In Le Pâquier about 293 or (31.4%) of the population have completed non-mandatory upper secondary education, and 118 or (12.6%) have completed additional higher education (either university or a Fachhochschule). Of the 118 who completed tertiary schooling, 62.7% were Swiss men, 26.3% were Swiss women, 6.8% were non-Swiss men and 4.2% were non-Swiss women.

The Canton of Fribourg school system provides one year of non-obligatory Kindergarten, followed by six years of Primary school. This is followed by three years of obligatory lower Secondary school where the students are separated according to ability and aptitude. Following the lower Secondary students may attend a three or four year optional upper Secondary school. The upper Secondary school is divided into gymnasium (university preparatory) and vocational programs. After they finish the upper Secondary program, students may choose to attend a Tertiary school or continue their apprenticeship.

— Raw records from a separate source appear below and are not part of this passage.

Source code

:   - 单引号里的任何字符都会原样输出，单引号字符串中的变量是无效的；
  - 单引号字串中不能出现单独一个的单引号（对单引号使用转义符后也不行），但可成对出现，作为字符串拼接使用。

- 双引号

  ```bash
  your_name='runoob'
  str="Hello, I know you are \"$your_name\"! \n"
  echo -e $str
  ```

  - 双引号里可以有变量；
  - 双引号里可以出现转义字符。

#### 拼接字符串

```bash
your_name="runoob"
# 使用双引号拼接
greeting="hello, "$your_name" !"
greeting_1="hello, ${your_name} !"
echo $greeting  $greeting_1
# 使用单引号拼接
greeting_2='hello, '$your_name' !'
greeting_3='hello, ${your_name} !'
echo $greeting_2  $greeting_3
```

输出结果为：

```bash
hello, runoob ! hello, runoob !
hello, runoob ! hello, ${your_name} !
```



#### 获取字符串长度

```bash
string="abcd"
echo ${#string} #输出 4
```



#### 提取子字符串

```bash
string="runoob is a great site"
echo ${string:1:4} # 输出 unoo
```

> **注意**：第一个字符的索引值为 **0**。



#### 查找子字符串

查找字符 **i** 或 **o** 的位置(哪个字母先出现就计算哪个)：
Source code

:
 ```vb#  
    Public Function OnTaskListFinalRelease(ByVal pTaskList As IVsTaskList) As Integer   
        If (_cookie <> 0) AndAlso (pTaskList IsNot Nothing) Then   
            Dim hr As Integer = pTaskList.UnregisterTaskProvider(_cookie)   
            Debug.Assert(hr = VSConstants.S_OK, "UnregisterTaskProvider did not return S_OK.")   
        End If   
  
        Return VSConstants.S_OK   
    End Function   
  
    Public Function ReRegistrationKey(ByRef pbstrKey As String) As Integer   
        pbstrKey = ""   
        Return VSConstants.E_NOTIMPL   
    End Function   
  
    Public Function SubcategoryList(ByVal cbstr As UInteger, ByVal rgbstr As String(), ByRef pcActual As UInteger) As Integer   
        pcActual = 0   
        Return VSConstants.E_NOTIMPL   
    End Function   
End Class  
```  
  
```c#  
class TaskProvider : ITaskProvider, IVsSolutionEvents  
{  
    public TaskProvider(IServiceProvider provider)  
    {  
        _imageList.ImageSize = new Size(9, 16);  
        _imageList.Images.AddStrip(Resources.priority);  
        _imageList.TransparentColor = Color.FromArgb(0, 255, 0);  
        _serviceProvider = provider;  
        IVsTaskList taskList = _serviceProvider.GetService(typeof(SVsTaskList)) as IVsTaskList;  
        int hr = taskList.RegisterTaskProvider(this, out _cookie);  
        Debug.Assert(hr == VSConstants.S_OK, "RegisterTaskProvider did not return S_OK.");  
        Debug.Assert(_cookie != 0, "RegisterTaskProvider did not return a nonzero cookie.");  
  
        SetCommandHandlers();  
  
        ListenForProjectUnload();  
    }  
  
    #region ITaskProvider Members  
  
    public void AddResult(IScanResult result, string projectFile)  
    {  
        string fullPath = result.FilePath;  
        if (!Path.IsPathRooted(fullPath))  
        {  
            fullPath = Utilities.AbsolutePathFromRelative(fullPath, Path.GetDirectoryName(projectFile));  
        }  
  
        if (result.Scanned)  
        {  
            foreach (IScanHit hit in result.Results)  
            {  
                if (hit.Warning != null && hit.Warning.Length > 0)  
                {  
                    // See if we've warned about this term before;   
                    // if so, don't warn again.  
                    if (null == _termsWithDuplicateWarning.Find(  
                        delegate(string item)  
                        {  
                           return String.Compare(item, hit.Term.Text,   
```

During the 2010–11 school year, there were a total of 132 students attending 8 classes in Le Pâquier. A total of 252 students from the municipality attended any school, either in the municipality or outside of it. There were 2 kindergarten classes with a total of 23 students in the municipality. The municipality had 6 primary classes and 109 students. During the same year, there were no lower secondary classes in the municipality, but 46 students attended lower secondary school in a neighboring municipality. There were no upper Secondary classes or vocational classes, but there were 31 upper Secondary students and 42 upper Secondary vocational students who attended classes in another municipality. The municipality had no non-university Tertiary classes, but there were 2 specialized Tertiary students who attended classes in another municipality.

As of 2000, there were 5 students in Le Pâquier who came from another municipality, while 75 residents attended schools outside the municipality.